- _Exercise objective_
Write out the data below in full. Keep it exact.

:: Provided information ::

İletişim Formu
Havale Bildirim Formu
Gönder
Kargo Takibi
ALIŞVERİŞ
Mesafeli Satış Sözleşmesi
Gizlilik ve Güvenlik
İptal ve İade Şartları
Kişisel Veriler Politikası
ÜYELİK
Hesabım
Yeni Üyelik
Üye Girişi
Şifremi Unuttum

:::

- _Finished task_
İletişim Formu
Havale Bildirim Formu
Gönder
Kargo Takibi
ALIŞVERİŞ
Mesafeli Satış Sözleşmesi
Gizlilik ve Güvenlik
İptal ve İade Şartları
Kişisel Veriler Politikası
ÜYELİK
Hesabım
Yeni Üyelik
Üye Girişi
Şifremi Unuttum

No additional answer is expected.